Au Maroc même, les nationaux allemands multipliaient contre nous les intrigues. Les grands colons surtout, les frères Mannesmann, Karl Ficke, nous tendaient chaque jour de nouveaux pièges. Ils avaient assez d’autorité sur leur gouvernement pour lui suggérer, sans cesse, des réclamations importunes et injustifiées[1]. Combien de fois, dans cette année 1912, si inquiète et si trouble, ai-je vu arriver dans mon cabinet la figure joviale et bon enfant du baron de Schœn ou la figure hypocrite et mauvaise de M. de Lanken ! Du haut des tapisseries, la Marie de Médicis de Rubens les regardait sans complaisance, avec un majestueux étonnement. Ils m’exposaient les doléances de leurs compatriotes, j’écoutais patiemment leurs explications et je cherchais de mon mieux des solutions amiables.

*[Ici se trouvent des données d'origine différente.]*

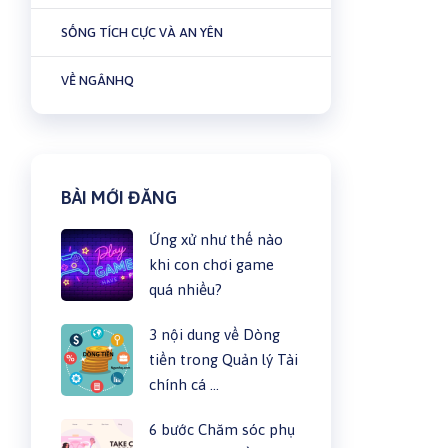
SỐNG TÍCH CỰC VÀ AN YÊN
VỀ NGÂNHQ
BÀI MỚI ĐĂNG
Ứng xử như thế nào
khi con chơi game
quá nhiều?
3 nội dung về Dòng
tiền trong Quản lý Tài
chính cá …
6 bước Chăm sóc phụ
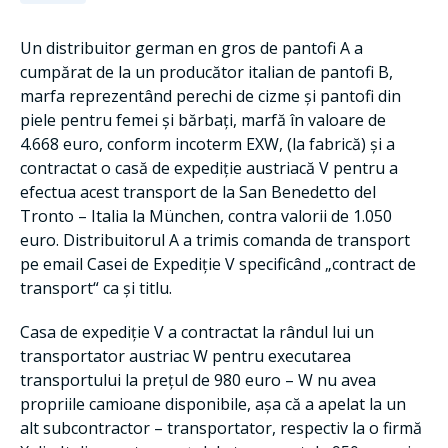
Un distribuitor german en gros de pantofi A a
cumpărat de la un producător italian de pantofi B,
marfa reprezentând perechi de cizme și pantofi din
piele pentru femei și bărbați, marfă în valoare de
4.668 euro, conform incoterm EXW, (la fabrică) și a
contractat o casă de expediție austriacă V pentru a
efectua acest transport de la San Benedetto del
Tronto – Italia la München, contra valorii de 1.050
euro. Distribuitorul A a trimis comanda de transport
pe email Casei de Expediție V specificând „contract de
transport“ ca și titlu.
Casa de expediție V a contractat la rândul lui un
transportator austriac W pentru executarea
transportului la prețul de 980 euro – W nu avea
propriile camioane disponibile, așa că a apelat la un
alt subcontractor – transportator, respectiv la o firmă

Je dois dire que M. de Schœn, personnellement, m’aidait à les trouver. Ni dans l’affaire marocaine, ni plus tard, dans la crise balkanique, je n’ai eu à me plaindre de mes rapports avec lui. Il était très courtois, même affable, et s’efforçait d’être conciliant, dans toute la mesure où le lui permettaient ses instructions. II a bien voulu reconnaître dans ses mémoires, ce qu’il avait déjà déclaré au ministre de Belgique, le baron Guillaume, au moment de mon élection à la présidence de la

  1. La Politique marocaine de l’Allemagne, par M. Louis Maurice (M. Louis-M. Bompard, ambassadeur de France, sénateur de la Moselle). (Plon-Nourrit.)